Is Void really uninstantiable?

The javadoc for Void says:

The Void class is an uninstantiable placeholder class to hold a reference to the Class object representing the Java keyword void.

but the constructor is simply:

private Void() {}

and this code instantiates a Void:

Constructor<Void> c = Void.class.getDeclaredConstructor();
c.setAccessible(true);
Void v = c.newInstance(); // Hello sailor

So Void is not uninstantiable.

Would there have been a way to make Void truly uninstantiable?

Answers


Making your constructor private, and not having any other constructor that can be accessed by outside, makes a class un-instantiable.

However, you cannot avoid it from being accessed using Reflection API. Using reflection, you can do, what is not allowed normally.

But, if you really want your class to be uninstantiable, even through Reflection, you can throw an Unchecked Exception from the constructor.

private MyClass() {
    throw UnsupportedOperationException("Can't instantiate class");
}

In which case, when you create the instance using Constructor#newInstance() method, it will throw an InvocationTargetException, as quoted in comments by @Alex.

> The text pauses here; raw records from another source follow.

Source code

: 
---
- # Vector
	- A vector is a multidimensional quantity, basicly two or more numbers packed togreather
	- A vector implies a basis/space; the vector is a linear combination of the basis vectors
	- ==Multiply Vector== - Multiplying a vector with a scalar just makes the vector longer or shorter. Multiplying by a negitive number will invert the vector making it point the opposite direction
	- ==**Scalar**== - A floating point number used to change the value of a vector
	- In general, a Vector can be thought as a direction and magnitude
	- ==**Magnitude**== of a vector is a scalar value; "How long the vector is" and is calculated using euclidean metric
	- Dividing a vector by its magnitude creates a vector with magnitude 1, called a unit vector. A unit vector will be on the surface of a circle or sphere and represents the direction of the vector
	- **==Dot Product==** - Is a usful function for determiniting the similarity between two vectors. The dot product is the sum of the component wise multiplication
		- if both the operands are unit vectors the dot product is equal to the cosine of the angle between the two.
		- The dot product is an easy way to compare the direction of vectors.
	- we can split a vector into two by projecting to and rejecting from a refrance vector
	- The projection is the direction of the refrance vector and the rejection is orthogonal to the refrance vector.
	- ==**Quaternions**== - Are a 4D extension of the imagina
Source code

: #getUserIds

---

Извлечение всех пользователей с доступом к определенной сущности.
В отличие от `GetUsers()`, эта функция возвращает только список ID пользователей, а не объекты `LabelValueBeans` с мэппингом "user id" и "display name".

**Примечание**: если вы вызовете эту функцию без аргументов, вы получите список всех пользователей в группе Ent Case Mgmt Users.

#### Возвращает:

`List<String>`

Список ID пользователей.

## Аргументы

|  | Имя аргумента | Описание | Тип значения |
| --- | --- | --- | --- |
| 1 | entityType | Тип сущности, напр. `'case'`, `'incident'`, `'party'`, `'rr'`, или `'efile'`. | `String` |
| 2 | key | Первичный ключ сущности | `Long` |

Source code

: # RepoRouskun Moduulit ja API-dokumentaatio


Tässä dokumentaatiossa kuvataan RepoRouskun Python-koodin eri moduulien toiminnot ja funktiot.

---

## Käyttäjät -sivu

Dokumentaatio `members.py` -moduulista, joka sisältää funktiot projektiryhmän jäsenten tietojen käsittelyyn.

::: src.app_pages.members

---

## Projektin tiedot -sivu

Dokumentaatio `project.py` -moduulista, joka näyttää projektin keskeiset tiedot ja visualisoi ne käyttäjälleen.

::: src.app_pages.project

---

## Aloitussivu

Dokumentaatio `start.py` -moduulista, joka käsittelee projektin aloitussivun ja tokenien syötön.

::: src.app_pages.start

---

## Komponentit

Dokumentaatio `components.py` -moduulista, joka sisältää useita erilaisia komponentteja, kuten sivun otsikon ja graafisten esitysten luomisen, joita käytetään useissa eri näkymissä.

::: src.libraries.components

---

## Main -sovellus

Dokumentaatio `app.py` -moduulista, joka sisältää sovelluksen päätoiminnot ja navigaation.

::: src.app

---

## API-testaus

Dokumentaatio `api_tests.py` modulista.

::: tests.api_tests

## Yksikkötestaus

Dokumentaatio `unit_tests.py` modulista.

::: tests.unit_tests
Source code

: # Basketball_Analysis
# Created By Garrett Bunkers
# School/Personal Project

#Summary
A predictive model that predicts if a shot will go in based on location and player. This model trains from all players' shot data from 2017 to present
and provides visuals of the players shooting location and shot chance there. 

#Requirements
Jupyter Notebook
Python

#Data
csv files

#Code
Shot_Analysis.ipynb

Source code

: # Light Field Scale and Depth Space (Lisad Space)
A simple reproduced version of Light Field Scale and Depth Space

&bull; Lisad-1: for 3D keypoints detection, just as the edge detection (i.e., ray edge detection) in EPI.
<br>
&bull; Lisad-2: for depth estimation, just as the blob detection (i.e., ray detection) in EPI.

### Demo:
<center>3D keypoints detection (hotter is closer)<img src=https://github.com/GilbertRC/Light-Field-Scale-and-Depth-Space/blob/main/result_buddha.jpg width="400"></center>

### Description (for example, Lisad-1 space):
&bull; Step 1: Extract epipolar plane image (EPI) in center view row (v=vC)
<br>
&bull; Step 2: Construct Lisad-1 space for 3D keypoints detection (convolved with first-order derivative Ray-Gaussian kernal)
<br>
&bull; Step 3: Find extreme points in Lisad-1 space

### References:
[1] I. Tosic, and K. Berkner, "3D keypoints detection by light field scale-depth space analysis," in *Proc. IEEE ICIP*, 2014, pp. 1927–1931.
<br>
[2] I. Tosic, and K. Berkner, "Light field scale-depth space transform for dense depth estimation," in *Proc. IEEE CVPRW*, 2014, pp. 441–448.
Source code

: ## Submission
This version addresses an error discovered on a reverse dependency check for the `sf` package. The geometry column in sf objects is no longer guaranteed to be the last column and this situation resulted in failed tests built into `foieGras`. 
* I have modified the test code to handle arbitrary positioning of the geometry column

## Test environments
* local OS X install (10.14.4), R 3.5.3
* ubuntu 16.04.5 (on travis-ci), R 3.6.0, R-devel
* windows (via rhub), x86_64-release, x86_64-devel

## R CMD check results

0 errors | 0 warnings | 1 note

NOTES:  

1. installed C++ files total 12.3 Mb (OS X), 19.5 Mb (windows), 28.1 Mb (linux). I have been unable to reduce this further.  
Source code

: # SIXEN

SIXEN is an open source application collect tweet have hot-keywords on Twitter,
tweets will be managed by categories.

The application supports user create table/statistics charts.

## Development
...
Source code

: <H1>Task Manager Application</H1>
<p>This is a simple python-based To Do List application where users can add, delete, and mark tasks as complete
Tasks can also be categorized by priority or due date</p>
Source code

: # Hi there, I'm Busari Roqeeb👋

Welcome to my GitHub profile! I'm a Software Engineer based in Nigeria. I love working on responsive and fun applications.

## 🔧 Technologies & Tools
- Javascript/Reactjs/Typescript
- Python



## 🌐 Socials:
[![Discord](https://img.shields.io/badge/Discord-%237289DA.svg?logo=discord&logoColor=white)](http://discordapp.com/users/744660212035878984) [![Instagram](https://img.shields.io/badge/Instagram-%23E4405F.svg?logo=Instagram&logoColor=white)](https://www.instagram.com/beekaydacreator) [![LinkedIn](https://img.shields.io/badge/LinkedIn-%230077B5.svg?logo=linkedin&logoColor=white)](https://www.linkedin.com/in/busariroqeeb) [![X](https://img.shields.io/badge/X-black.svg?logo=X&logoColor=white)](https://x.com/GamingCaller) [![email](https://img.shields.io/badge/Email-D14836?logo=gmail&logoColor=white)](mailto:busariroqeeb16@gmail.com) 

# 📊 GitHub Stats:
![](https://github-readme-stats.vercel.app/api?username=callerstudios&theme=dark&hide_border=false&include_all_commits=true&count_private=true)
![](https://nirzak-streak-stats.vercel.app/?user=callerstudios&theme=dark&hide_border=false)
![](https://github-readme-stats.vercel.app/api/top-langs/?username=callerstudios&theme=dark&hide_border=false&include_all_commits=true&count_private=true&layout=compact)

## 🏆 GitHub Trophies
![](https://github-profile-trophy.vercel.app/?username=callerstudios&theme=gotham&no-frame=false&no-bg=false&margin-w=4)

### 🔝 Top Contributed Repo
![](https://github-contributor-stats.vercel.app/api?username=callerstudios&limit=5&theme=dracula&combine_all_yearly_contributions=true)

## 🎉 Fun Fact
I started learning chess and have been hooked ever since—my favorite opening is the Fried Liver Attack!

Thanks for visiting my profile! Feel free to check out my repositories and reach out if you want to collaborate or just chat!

Here's the documentation of Constructor#newInstance() method, which declares a list of exception to be thrown, one of them is InvocationTargetException, and it says that: -

throws: InvocationTargetException - if the underlying constructor throws an exception.


Rohit is quite right that throwing an exception is "good enough" for most use cases. However, it looks like it might be possible to bypass even that, using sun.misc.Unsafe:

public native Object allocateInstance(Class cls) throws InstantiationException

Allocate an instance but do not run any constructor. Initializes the class if it has not yet been.

(Note that I haven't actually tested that this works)


The Reflection API breaks all kinds of "rules" like this, just like being able to modify final fields. There are many complaints about the fact that it allows you to break the hard and fast rules of Java, but that's how it is.

Without Reflection (or @StevenSchlansker's crazy Unsafe API posted below), it's not possible to instantiate. As long as Reflection is allowed, though, these workarounds will exist.

In Oracle's own Reflection tutorial, they list the benefits and drawbacks. It's up to you to decide which is greater.

Also, see this question: What is reflection and why is it useful?